For many consumer advocates, the answer is pretty simple: converting and transferring digital music files to new devices or into new formats constitutes “fair use” under copyright law. They would say it’s an extension of the holding in the 1984 Sony Betamax case, which found that consumer “time shifting” of over-the-air TV is fair use. But the music industry isn’t comfortable with acknowledging fair use in any specific context where it hasn’t already been established by a court. So the industry remains vague, preserving its ability to claim that ripping songs from CDs is legal simply because the music rights holders have authorized such behavior. (The RIAA’s website hints at this rationale, describing a scenario in which “[y]ou make an MP3 copy of a song because the CD you bought expressly permits you to do so.”) Of course, that would raise additional questions–couldn’t some music rights holders deny to authorize CD ripping, and do consumers have to diligently check the fine print on each CD before transferring songs to a computer? What if there are multiple rights holders, as is often the case when the songwriter and performer are different?

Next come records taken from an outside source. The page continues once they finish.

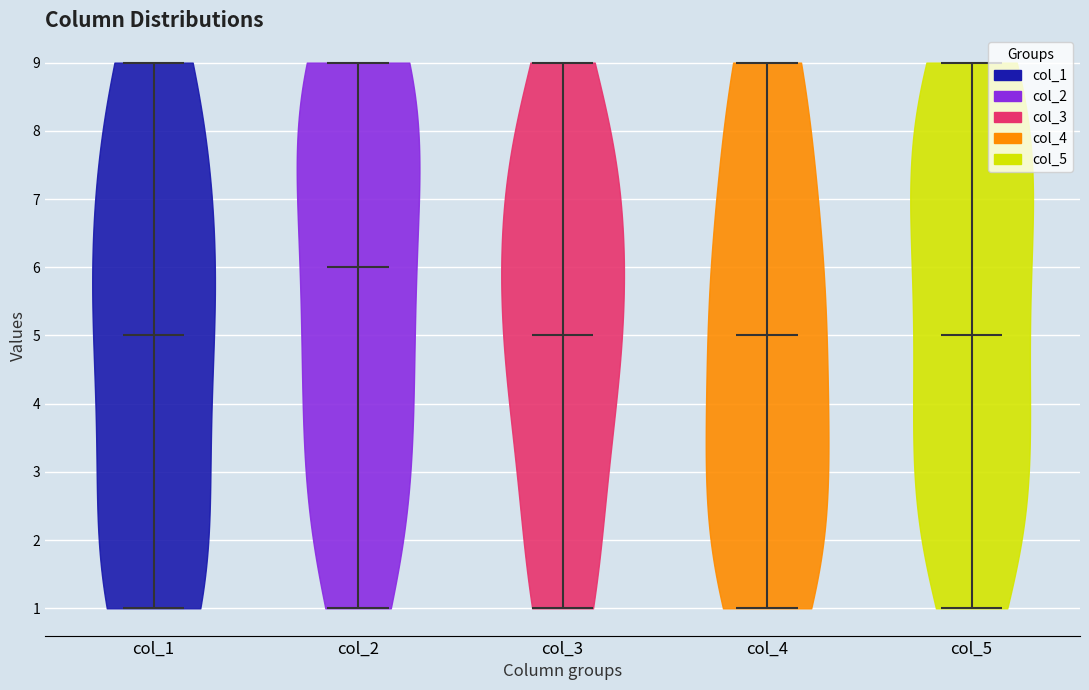

Reading left to right, read every violin against the y-axis: where its median line is, and the lowest and highest points it reaches. The values are not printed on the chart, so give them approximately, as read against the axis.

col_1: median line 5, lowest point 1, highest point 9
col_2: median line 6, lowest point 1, highest point 9
col_3: median line 5, lowest point 1, highest point 9
col_4: median line 5, lowest point 1, highest point 9
col_5: median line 5, lowest point 1, highest point 9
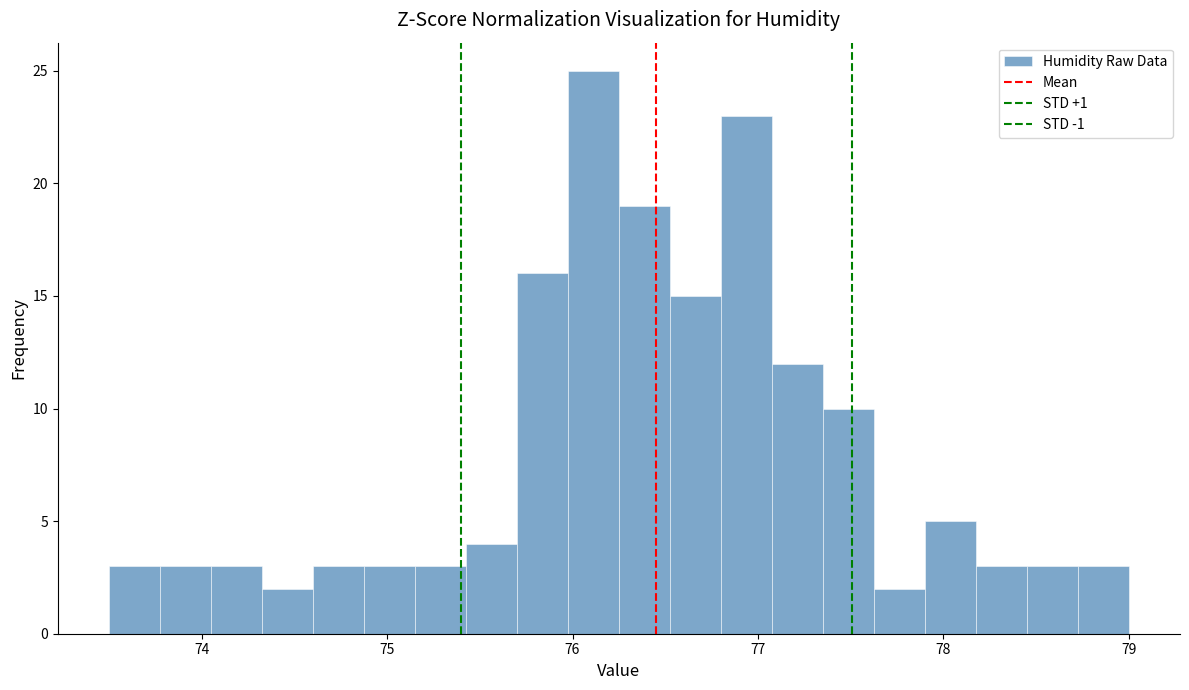

Around what value on the x-axis is the tallest bar? Give the approximate position of its centre, as read against the axis.

76.1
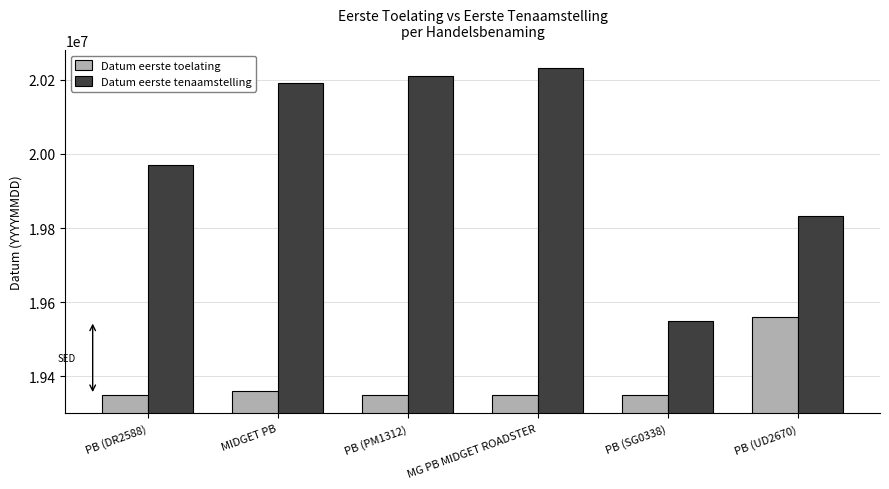

What is the difference between the Datum eerste tenaamstelling values at PB (PM1312) and MG PB MIDGET ROADSTER?

20300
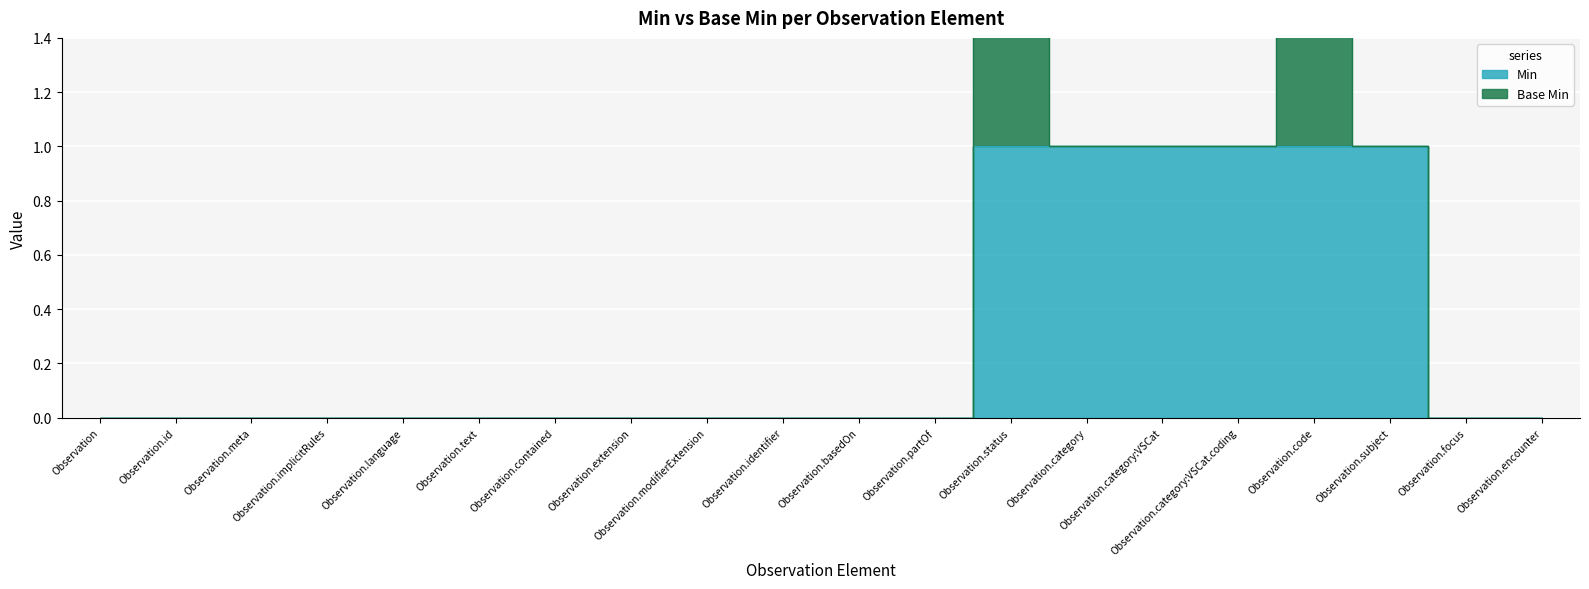

At which category does the chart reach its minimum across all series?

Observation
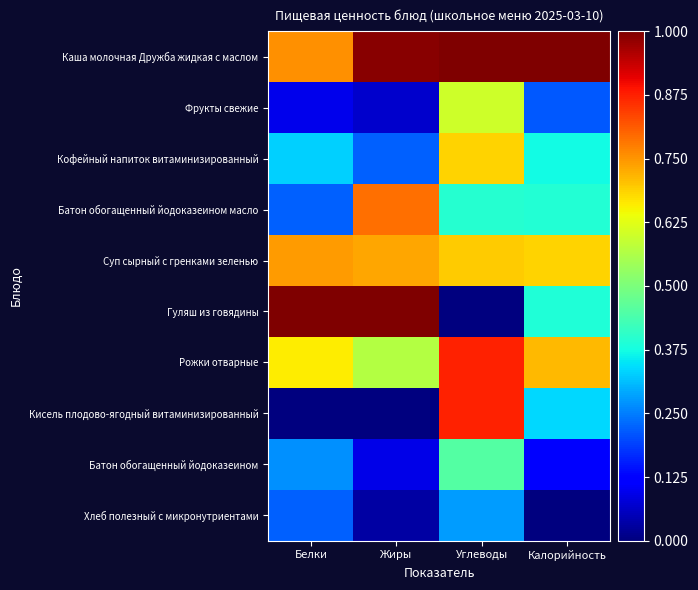

Which series changed the most between Жиры and Калорийность?

Гуляш из говядины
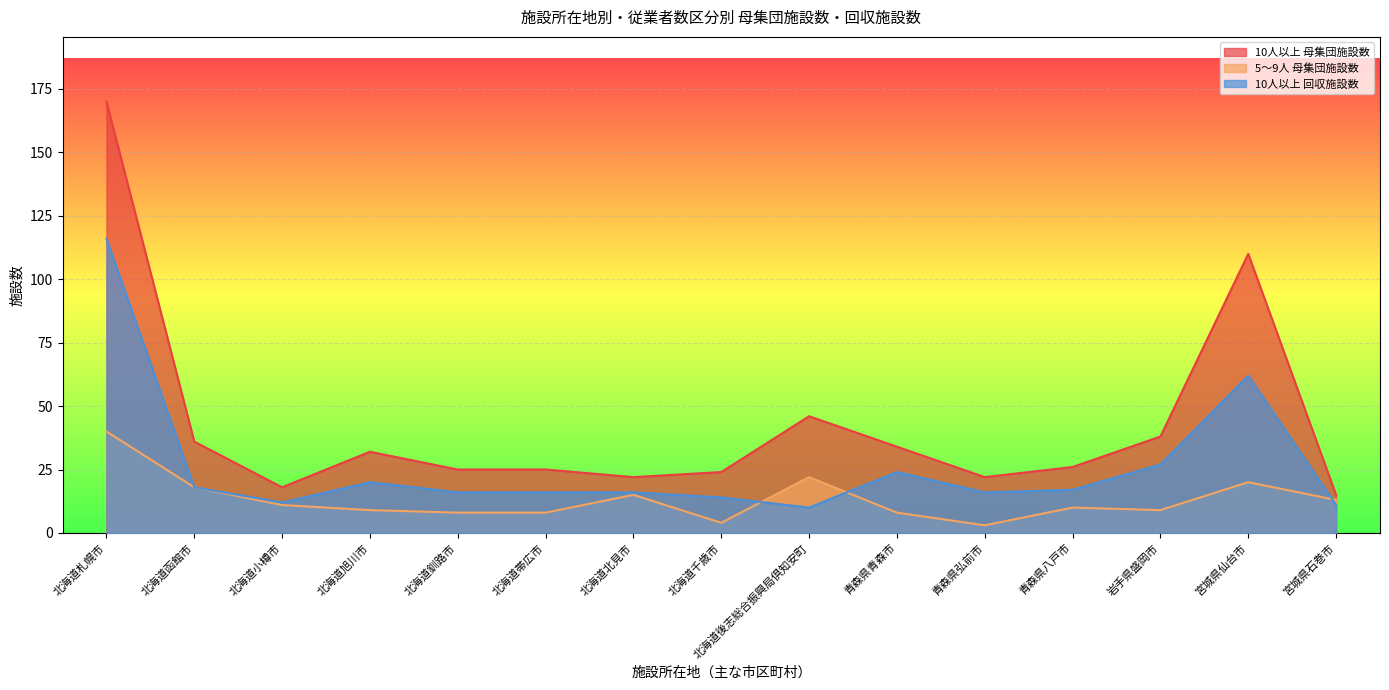

List the series in order of their overall mean, highest first.

10人以上 母集団施設数, 10人以上 回収施設数, 5～9人 母集団施設数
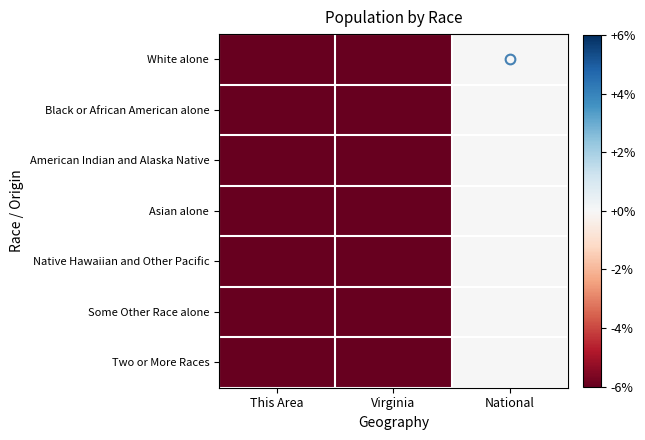

Reading right to left, list all the values displayed in this chart.

White alone: National=0.0	Virginia=-1.0	This Area=-1.0
Black or African American alone: National=0.0	Virginia=-1.0	This Area=-1.0
American Indian and Alaska Native: National=0.0	Virginia=-1.0	This Area=-1.0
Asian alone: National=0.0	Virginia=-1.0	This Area=-1.0
Native Hawaiian and Other Pacific: National=0.0	Virginia=-1.0	This Area=-1.0
Some Other Race alone: National=0.0	Virginia=-1.0	This Area=-1.0
Two or More Races: National=0.0	Virginia=-1.0	This Area=-1.0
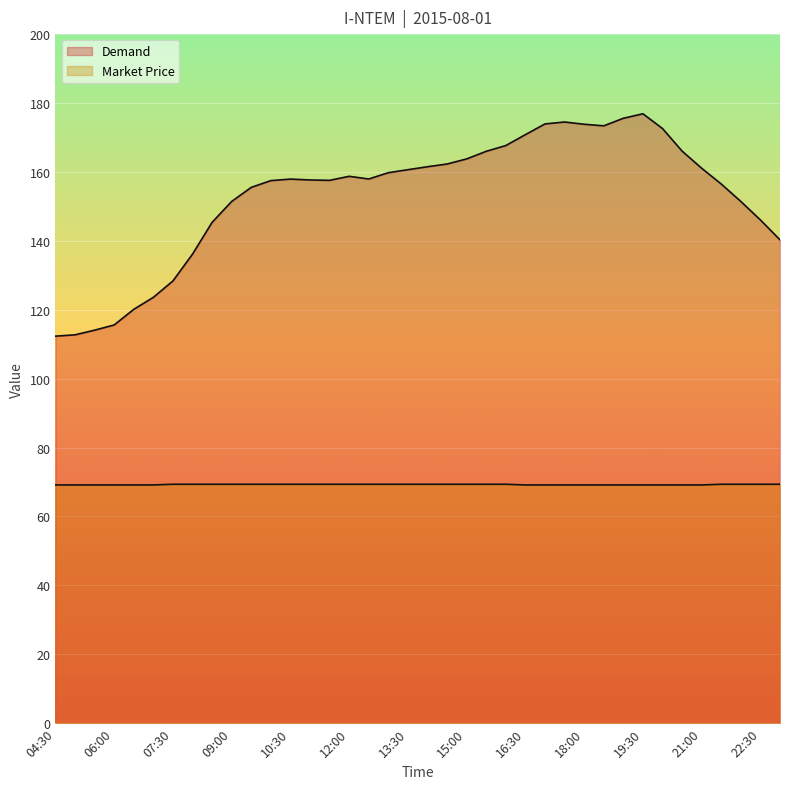

In Demand, how many points are lower than both neighbors (excluding endpoints)?

3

Clearly, fair use provides a much simpler and more practical legal basis. And ironically, the sentence that started the recent hubbub squares pretty well with the fair use explanation. The sentence talks about whether specific copies are authorized or unauthorized, not whether they are lawful or unlawful. Fair use copies are unauthorized; the whole point of fair use is to permit certain uses without seeking authorization from the rights holder. So saying a copy is unauthorized is not the same as saying it’s illegal. Where making a copy is fair use, the copy can be unauthorized but still fully lawful.